Early one Sunday morning, about two weeks ago, my dad called me to ask if I would come over to my grandma’s house to help him, my uncle, and my cousin tear down her old shed. I was tired because I had stayed up late the night before, but agreed to show up.
It was hard and sweaty work. Apparently I was a bulldozer. The thanks I got for making short work of the floor boards and walls—I lifted them off their nails and snapped them in half with brute force--made me feel good in the kind of clean way that sticks with you.
I don’t know how to reconcile the idea that I belong to a family that I didn’t choose with…I’m not sure what; something restless inside of me. There’s a belief I have that I can only own things I do with my own two hands. Like that shed. I tore down that shed. That destruction is mine. The family I was born into? I suppose I have to own it, because of genes and different levels of involvement, but I’m highly skeptical of the kind of familial jingoism that goes without saying.
I own this writing. I do this daily, sometimes feverishly early in the morning. I’m not writing for fame, I know that, although at one point I thought I was. I’m also not writing for money, because I don’t pursue payment in anything but the laziest way. I write out of compulsion. Now for instance, it’s 2:30 in the morning and here I am pecking away at the keyboard while my wife and kids—the family I consented to—is sleeping like a bunch of reasonable people should be. I own this writing. It’s part of who I am. But I do it compulsively. When it comes to writing, I’m a masturbating bear; I can’t stop. I get anxious if I don’t do it. I feel good and whole when I finish a piece; not like I’ve done something extraordinary that should be praised, but that I’ve done something that I should do. When I finish a piece of writing, my ledgers are balanced. I am blameless as a writer. I am saintly in purpose. Much like when I helped my grandmother tear down her shed.

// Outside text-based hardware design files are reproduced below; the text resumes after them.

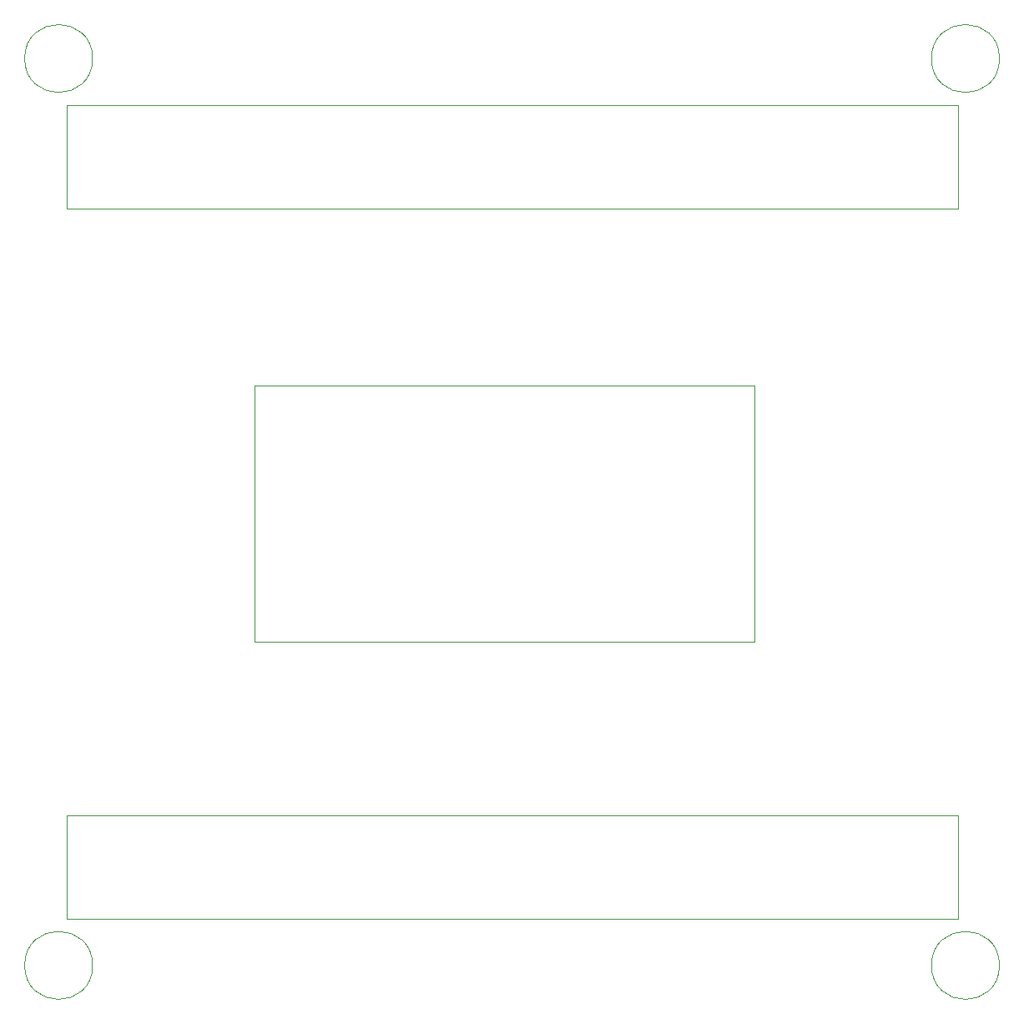
<source format=gbr>
%TF.GenerationSoftware,KiCad,Pcbnew,9.0.1*%
%TF.CreationDate,2025-05-31T13:23:48-03:00*%
%TF.ProjectId,breakout_heltec_wifi_lora_32,62726561-6b6f-4757-945f-68656c746563,v0.2.0*%
%TF.SameCoordinates,Original*%
%TF.FileFunction,Other,User*%
%FSLAX46Y46*%
G04 Gerber Fmt 4.6, Leading zero omitted, Abs format (unit mm)*
G04 Created by KiCad (PCBNEW 9.0.1) date 2025-05-31 13:23:48*
%MOMM*%
%LPD*%
G01*
G04 APERTURE LIST*
%ADD10C,0.050000*%
G04 APERTURE END LIST*
D10*
%TO.C,U1*%
X119830000Y-82437500D02*
X119830000Y-108437500D01*
X119830000Y-108437500D02*
X170530000Y-108437500D01*
X170530000Y-82437500D02*
X119830000Y-82437500D01*
X170530000Y-108437500D02*
X170530000Y-82437500D01*
%TO.C,H2*%
X195430000Y-49230000D02*
G75*
G02*
X188530000Y-49230000I-3450000J0D01*
G01*
X188530000Y-49230000D02*
G75*
G02*
X195430000Y-49230000I3450000J0D01*
G01*
%TO.C,H1*%
X103430000Y-49230000D02*
G75*
G02*
X96530000Y-49230000I-3450000J0D01*
G01*
X96530000Y-49230000D02*
G75*
G02*
X103430000Y-49230000I3450000J0D01*
G01*
%TO.C,J2*%
X100770000Y-53980000D02*
X191270000Y-53980000D01*
X100770000Y-64480000D02*
X100770000Y-53980000D01*
X191270000Y-53980000D02*
X191270000Y-64480000D01*
X191270000Y-64480000D02*
X100770000Y-64480000D01*
%TO.C,H4*%
X195430000Y-141230000D02*
G75*
G02*
X188530000Y-141230000I-3450000J0D01*
G01*
X188530000Y-141230000D02*
G75*
G02*
X195430000Y-141230000I3450000J0D01*
G01*
%TO.C,J3*%
X100770000Y-125980000D02*
X191270000Y-125980000D01*
X100770000Y-136480000D02*
X100770000Y-125980000D01*
X191270000Y-125980000D02*
X191270000Y-136480000D01*
X191270000Y-136480000D02*
X100770000Y-136480000D01*
%TO.C,H3*%
X103430000Y-141230000D02*
G75*
G02*
X96530000Y-141230000I-3450000J0D01*
G01*
X96530000Y-141230000D02*
G75*
G02*
X103430000Y-141230000I3450000J0D01*
G01*
%TD*%
M02*

</source>
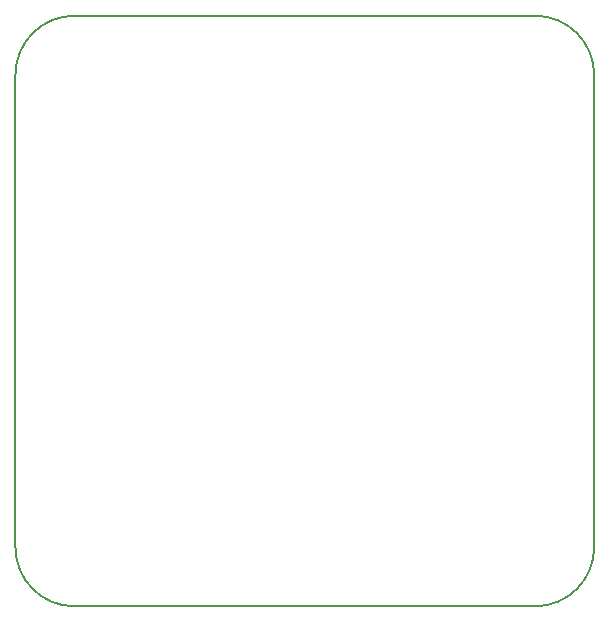
<source format=gm1>
G04 #@! TF.FileFunction,Profile,NP*
%FSLAX46Y46*%
G04 Gerber Fmt 4.6, Leading zero omitted, Abs format (unit mm)*
G04 Created by KiCad (PCBNEW 4.0.4-stable) date 11/14/16 21:20:41*
%MOMM*%
%LPD*%
G01*
G04 APERTURE LIST*
%ADD10C,0.100000*%
%ADD11C,0.150000*%
G04 APERTURE END LIST*
D10*
D11*
X49000000Y-13000000D02*
X88000000Y-13000000D01*
X44000000Y-58000000D02*
X44000000Y-18000000D01*
X88000000Y-63000000D02*
X49000000Y-63000000D01*
X93000000Y-18000000D02*
X93000000Y-58000000D01*
X44000000Y-58000000D02*
G75*
G03X49000000Y-63000000I5000000J0D01*
G01*
X49000000Y-13000000D02*
G75*
G03X44000000Y-18000000I0J-5000000D01*
G01*
X93000000Y-18000000D02*
G75*
G03X88000000Y-13000000I-5000000J0D01*
G01*
X88000000Y-63000000D02*
G75*
G03X93000000Y-58000000I0J5000000D01*
G01*
M02*

</source>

Because of this feeling I have about writing—I am a writer—I know that I have to own my extended family. I didn’t buy into this contract, but I can’t own one genetic proclivity and not the other. The genes affect everyone in different ways. I have my family’s poor impulse control. I, like my parents, am a recluse. I distrust the main current of family connection. I would rather stay in my house and watch a movie, or read a book, or write something, or have sex with my wife, or play action figures with my kids than go to a cookout or a cocktail party with anyone. I am anxious and impatient. I bite my nails until they bleed sometime because there are only a few behaviors that I am completely suited for, and I can’t always engage in them. These are family traits. I have to take them.
I hate sayings like this, but ‘I come by them honestly’ is a good way to describe it. My immediate family is my wife and kids .They are members of the tribe that I am co-architect of. This tribe is a joy to claim. The other tribe is harder for me because I didn’t build it. It’s shadowy. It would’ve been much less pleasant for me to tear down a shed that I myself erected.